What distinguishes them from other writers of history whom I’ve read is their astonishing ability to dramatize yet propell a narrative forward with periodic assessments that plunge right to the heart of significance. Take Tuchman’s book review of Henry Kissinger’s memoirs, which I’m reading now, long after its initial publication, collected in her book called Practicing History (1981).
Kissinger, as head of President Richard Nixon’s National Security Advisors and as Gerald Ford’s Secretary of State, contributed enormously to the lengthy U.S. involvement in the Vietnam War. As Tuchman argues, his council should have urged U.S. withdrawal far sooner than it occurred in 1975. The U.S. should have withdrawn in the early 1970s when it was clear that the U.S. could not assure that Saigon, i.e. South Vietnam could sustain itself independently. Instead Kissinger and the presidents he served opted for continued U.S. troop and bombing incursions eventually pushing the war into Cambodia with an additional 40,000 Cambodian and 19,000 American lives lost. Tuchman astutely summarizes that the U.S. stayed because its government wanted to withdraw with honor. Instead, she argues, we should have made the case that we’d done all we could for the South Vietnamese and now they needed to stand or fall on their own strength. Which she goes on to remark, is exactly what happened when North Vietnam invaded the South and Saigon fell in 1975.
Getting out when winning is clearly impossible, chosing compromise and life-saving alteration, rather than a “fight to the finish”–that I’d like to see more of. For instance, how wonderful if the various legislatures, national and state, could put down their insistence on “winning” and agree that there must be a two-pronged approach to combating the budget deficit–raising taxes on the wealthy and altering “entitlement programs” like Medicare and Social Security. Just as the U.S. government fighting in Vietnam could not “imagine” withdrawal with anything short of “honor,” meaning victory, so now we are brought to our knees by a refusal to take items from each side of the political divide and recognize that they both have an important place in addressing the inevitable: unless we make significant changes in both tax and entitlement structures, our economy will suffer short-term and long-term. Suffer so significantly that our political position may well become weakened, our vaunted ability to “rule the world” may well pass to others.

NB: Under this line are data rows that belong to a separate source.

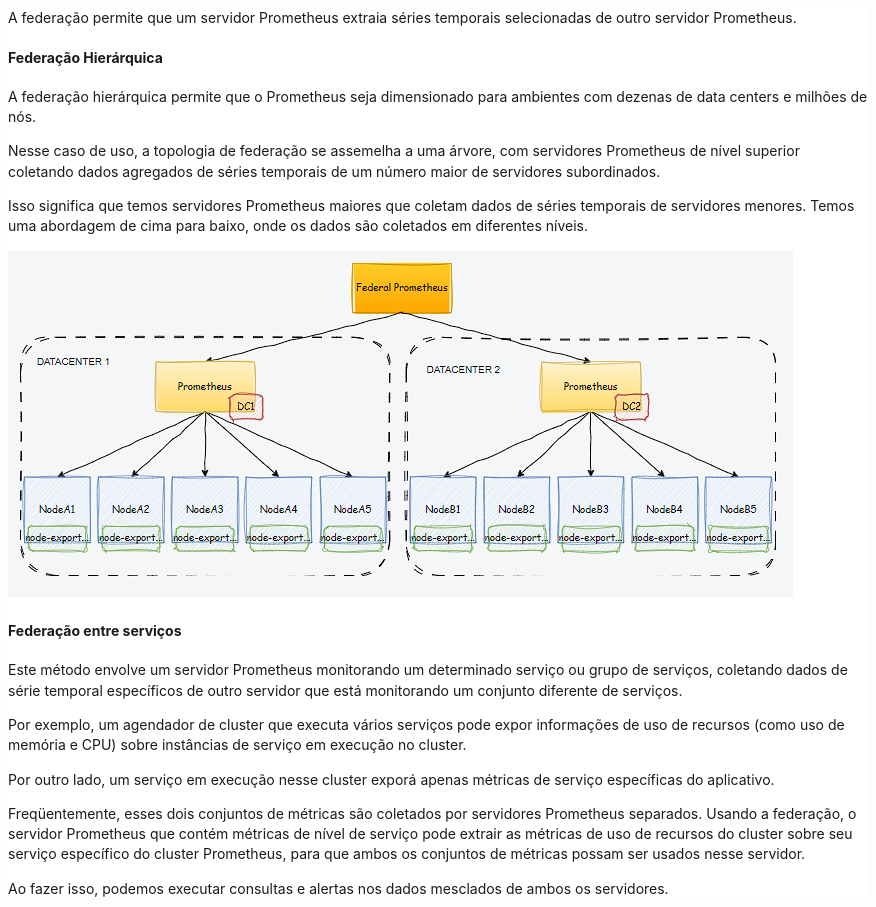 A federação permite que um servidor Prometheus extraia séries temporais selecionadas de outro servidor Prometheus.

#### Federação Hierárquica

A federação hierárquica permite que o Prometheus seja dimensionado para ambientes com dezenas de data centers e milhões de nós.

Nesse caso de uso, a topologia de federação se assemelha a uma árvore, com servidores Prometheus de nível superior coletando dados agregados de séries temporais de um número maior de servidores subordinados.

Isso significa que temos servidores Prometheus maiores que coletam dados de séries temporais de servidores menores. Temos uma abordagem de cima para baixo, onde os dados são coletados em diferentes níveis.

![federation-hierarchical](images/federation-hierarchical.png)

#### Federação entre serviços

Este método envolve um servidor Prometheus monitorando um determinado serviço ou grupo de serviços, coletando dados de série temporal específicos de outro servidor que está monitorando um conjunto diferente de serviços.

Por exemplo, um agendador de cluster que executa vários serviços pode expor informações de uso de recursos (como uso de memória e CPU) sobre instâncias de serviço em execução no cluster.

Por outro lado, um serviço em execução nesse cluster exporá apenas métricas de serviço específicas do aplicativo.

Freqüentemente, esses dois conjuntos de métricas são coletados por servidores Prometheus separados. Usando a federação, o servidor Prometheus que contém métricas de nível de serviço pode extrair as métricas de uso de recursos do cluster sobre seu serviço específico do cluster Prometheus, para que ambos os conjuntos de métricas possam ser usados ​​nesse servidor.

Ao fazer isso, podemos executar consultas e alertas nos dados mesclados de ambos os servidores.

Ditto our blind, headlong path toward doing nothing to reduce greenhouse gas emissions, to bring a halt to fracking (which tears up forest and grassland, uses huge amounts of water, and then pumps this natural gas across sensitive acquifers–mine and your drinking water). No, no, no. We must admit we’ve exhausted this kind of energy. We must do two difficult but possible things–conserve far more than we do, and buy in big time to energy production that does not sprew CO2 into the environment.
How much longer, I muse, as I listen to Barbara Tuchman’s clear and incisive indictment of Henry Kissinger and the governments he served–how much longer before we can make the sane but difficult choices?